What is being asked
Please return the lines below verbatim, beginning at the one that has "Regen oder anderes ungünstiges Wetter zu" and stopping after the one that has "les processus de", and add no other lines.

(Saved entries)
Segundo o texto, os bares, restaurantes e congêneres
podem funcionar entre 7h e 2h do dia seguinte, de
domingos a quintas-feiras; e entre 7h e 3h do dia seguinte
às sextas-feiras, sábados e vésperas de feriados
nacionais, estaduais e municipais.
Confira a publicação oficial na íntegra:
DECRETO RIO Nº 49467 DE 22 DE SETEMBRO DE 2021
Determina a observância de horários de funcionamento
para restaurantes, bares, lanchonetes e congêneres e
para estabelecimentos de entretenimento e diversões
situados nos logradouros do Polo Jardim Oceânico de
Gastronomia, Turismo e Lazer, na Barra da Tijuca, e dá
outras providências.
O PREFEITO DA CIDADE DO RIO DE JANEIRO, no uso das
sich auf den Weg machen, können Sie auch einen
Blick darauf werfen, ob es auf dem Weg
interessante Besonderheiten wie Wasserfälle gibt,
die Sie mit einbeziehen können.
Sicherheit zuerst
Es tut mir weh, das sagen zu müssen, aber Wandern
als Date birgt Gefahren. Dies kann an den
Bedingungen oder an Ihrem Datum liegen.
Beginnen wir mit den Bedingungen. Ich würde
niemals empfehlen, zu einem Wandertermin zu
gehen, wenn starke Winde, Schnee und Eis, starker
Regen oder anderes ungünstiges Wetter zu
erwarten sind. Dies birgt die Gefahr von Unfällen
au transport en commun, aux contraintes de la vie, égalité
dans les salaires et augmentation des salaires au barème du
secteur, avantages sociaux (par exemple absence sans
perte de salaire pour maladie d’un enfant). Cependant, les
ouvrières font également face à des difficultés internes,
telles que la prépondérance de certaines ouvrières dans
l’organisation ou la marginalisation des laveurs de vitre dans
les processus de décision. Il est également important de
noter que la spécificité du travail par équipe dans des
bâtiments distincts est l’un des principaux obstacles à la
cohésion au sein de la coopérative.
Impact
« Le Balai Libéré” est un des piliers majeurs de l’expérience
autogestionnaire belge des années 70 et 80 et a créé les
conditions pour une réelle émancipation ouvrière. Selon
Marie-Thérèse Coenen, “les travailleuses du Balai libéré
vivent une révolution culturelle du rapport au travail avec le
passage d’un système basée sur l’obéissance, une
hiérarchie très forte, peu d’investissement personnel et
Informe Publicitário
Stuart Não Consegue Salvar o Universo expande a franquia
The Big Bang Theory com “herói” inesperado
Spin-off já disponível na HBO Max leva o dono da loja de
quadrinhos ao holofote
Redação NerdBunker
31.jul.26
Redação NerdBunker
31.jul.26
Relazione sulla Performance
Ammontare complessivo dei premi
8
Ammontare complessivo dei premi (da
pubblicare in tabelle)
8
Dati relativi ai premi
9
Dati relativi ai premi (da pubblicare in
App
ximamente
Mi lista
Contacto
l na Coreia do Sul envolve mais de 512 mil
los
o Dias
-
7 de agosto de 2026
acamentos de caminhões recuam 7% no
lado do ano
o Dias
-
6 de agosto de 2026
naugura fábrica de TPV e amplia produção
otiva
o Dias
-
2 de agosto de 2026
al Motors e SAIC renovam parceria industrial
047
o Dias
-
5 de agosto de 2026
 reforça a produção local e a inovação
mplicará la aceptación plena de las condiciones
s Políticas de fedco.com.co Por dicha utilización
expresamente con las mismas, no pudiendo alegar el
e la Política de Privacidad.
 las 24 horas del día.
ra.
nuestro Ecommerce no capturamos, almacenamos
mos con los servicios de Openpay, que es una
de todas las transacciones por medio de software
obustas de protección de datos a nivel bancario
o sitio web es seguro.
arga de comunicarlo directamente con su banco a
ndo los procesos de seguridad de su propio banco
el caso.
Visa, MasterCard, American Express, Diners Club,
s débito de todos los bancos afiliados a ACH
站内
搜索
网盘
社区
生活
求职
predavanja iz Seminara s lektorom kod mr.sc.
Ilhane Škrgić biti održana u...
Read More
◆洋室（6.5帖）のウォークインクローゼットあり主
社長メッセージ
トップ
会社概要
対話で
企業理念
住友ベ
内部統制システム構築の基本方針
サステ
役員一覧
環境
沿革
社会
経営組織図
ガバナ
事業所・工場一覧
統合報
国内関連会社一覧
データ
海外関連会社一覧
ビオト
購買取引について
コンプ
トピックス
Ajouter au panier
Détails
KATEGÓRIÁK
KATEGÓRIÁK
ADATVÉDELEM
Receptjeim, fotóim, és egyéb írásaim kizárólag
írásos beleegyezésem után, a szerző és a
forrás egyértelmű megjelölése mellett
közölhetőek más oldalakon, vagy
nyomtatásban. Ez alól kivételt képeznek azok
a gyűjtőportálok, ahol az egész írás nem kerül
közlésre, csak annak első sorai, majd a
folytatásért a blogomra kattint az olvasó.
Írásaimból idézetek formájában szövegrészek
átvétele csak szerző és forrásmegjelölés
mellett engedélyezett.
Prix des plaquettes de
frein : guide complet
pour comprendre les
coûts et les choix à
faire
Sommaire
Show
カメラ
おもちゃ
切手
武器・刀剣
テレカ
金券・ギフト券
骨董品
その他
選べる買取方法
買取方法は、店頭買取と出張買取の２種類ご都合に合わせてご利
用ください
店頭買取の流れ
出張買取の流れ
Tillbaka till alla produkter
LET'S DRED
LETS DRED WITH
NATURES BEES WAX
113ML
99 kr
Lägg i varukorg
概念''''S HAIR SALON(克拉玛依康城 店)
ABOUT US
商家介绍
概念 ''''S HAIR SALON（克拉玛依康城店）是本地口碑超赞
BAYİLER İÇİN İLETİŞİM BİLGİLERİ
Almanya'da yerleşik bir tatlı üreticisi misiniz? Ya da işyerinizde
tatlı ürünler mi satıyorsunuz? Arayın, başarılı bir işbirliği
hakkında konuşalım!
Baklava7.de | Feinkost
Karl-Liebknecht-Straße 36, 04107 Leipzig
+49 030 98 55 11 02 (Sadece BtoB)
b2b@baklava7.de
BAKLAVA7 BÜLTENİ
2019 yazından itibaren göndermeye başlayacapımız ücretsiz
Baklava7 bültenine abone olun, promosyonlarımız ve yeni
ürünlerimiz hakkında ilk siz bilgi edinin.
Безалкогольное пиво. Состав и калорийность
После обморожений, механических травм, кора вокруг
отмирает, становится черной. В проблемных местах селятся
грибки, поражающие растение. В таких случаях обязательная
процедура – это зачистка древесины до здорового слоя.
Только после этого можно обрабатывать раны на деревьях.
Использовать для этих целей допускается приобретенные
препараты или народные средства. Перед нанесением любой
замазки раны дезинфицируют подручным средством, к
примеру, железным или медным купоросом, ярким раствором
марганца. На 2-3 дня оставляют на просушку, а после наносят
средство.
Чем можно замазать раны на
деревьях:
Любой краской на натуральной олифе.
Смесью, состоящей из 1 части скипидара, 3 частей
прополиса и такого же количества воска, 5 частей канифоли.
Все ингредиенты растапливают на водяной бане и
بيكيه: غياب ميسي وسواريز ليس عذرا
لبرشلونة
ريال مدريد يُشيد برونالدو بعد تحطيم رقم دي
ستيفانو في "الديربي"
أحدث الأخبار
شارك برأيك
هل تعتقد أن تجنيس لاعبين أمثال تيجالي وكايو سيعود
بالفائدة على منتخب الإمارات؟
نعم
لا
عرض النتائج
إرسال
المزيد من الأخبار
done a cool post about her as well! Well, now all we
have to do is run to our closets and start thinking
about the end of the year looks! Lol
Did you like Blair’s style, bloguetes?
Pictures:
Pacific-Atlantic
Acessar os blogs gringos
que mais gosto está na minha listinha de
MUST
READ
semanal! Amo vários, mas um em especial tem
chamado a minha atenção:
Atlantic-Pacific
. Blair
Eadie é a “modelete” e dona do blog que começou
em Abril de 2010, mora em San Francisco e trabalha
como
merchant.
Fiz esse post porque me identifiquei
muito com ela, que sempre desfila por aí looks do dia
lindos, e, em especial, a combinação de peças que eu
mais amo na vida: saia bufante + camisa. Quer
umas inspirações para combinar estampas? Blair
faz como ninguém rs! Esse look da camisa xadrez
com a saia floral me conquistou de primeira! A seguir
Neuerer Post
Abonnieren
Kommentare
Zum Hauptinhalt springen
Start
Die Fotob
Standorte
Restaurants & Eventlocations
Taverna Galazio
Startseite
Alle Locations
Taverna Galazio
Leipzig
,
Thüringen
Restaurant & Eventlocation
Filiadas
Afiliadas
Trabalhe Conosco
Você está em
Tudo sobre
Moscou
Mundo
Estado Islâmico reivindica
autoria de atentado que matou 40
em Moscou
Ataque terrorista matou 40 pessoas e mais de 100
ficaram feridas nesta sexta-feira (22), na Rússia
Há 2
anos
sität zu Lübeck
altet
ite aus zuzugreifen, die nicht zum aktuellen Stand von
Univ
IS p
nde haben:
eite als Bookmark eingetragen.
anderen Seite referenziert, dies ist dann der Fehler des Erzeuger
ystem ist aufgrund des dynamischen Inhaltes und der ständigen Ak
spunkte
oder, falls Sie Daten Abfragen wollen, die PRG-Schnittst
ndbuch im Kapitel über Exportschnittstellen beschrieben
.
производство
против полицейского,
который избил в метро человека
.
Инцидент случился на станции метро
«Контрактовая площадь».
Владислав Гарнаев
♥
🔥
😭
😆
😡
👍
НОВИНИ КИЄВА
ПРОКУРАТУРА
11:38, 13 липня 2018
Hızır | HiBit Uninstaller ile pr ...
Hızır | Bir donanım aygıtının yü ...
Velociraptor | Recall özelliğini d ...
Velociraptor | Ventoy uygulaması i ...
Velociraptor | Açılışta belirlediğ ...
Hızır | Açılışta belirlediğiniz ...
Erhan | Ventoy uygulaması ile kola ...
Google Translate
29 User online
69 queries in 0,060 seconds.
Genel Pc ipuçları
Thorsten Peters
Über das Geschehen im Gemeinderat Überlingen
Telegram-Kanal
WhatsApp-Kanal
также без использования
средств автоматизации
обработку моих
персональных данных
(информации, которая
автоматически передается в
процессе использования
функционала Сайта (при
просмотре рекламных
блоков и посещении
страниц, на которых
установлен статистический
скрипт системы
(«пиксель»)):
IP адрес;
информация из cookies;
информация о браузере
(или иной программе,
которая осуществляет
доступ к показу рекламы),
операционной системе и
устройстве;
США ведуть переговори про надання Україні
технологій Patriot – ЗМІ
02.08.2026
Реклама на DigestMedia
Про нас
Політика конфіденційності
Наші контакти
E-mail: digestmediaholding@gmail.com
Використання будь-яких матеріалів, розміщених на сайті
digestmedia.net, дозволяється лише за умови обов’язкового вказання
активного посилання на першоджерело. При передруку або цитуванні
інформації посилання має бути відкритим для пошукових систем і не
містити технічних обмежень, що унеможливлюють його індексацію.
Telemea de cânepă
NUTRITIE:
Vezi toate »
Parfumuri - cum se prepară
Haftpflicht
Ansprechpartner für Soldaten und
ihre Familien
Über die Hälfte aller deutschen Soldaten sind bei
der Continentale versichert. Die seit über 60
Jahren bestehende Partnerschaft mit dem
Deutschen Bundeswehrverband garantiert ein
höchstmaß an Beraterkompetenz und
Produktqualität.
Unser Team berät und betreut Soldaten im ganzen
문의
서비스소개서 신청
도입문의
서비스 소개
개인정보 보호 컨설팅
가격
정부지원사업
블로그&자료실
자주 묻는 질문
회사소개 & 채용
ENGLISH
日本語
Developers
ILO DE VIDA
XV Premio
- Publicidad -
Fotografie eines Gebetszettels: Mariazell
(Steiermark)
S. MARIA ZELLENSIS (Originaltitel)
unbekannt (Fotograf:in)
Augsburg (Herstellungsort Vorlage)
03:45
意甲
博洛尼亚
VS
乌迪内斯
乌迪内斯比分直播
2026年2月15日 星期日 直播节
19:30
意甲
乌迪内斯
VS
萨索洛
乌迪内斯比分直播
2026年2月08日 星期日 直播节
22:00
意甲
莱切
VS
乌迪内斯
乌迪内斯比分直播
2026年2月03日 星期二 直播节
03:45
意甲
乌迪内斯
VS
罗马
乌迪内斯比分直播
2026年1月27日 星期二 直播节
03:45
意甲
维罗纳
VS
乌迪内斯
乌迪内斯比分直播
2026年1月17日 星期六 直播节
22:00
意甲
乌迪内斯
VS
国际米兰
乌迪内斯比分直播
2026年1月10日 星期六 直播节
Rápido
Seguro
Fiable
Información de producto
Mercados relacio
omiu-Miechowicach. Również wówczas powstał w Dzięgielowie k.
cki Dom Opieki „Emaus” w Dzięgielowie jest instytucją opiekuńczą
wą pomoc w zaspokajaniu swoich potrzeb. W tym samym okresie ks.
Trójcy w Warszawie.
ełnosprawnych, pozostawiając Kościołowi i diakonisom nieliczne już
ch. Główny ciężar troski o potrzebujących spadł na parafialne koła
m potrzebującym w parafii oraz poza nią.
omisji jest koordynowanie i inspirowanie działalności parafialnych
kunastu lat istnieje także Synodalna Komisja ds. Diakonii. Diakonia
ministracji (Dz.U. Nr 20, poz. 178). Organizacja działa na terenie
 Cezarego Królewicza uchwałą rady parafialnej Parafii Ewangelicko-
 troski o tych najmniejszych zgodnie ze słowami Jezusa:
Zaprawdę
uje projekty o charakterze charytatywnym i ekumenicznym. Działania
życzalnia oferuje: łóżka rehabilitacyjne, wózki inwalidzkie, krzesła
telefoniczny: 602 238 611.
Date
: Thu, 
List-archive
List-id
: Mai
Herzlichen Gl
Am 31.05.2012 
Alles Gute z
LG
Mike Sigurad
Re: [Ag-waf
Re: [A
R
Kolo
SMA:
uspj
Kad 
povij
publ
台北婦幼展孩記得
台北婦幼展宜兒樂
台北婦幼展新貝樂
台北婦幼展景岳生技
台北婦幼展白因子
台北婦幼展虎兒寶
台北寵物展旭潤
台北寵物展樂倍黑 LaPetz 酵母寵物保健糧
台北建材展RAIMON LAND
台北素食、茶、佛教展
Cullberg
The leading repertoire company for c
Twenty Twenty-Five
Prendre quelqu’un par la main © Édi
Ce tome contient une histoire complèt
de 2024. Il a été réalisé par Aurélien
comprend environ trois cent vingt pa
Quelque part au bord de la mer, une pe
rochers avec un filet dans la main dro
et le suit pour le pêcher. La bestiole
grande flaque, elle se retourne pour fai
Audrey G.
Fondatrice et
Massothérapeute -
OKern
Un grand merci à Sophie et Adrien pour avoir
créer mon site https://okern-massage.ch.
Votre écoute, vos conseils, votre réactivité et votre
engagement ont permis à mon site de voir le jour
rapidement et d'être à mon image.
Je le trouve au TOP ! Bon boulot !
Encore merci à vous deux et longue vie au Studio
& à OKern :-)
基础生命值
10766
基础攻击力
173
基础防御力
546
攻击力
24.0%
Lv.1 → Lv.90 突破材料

Your response
Regen oder anderes ungünstiges Wetter zu
erwarten sind. Dies birgt die Gefahr von Unfällen
au transport en commun, aux contraintes de la vie, égalité
dans les salaires et augmentation des salaires au barème du
secteur, avantages sociaux (par exemple absence sans
perte de salaire pour maladie d’un enfant). Cependant, les
ouvrières font également face à des difficultés internes,
telles que la prépondérance de certaines ouvrières dans
l’organisation ou la marginalisation des laveurs de vitre dans
les processus de décision. Il est également important de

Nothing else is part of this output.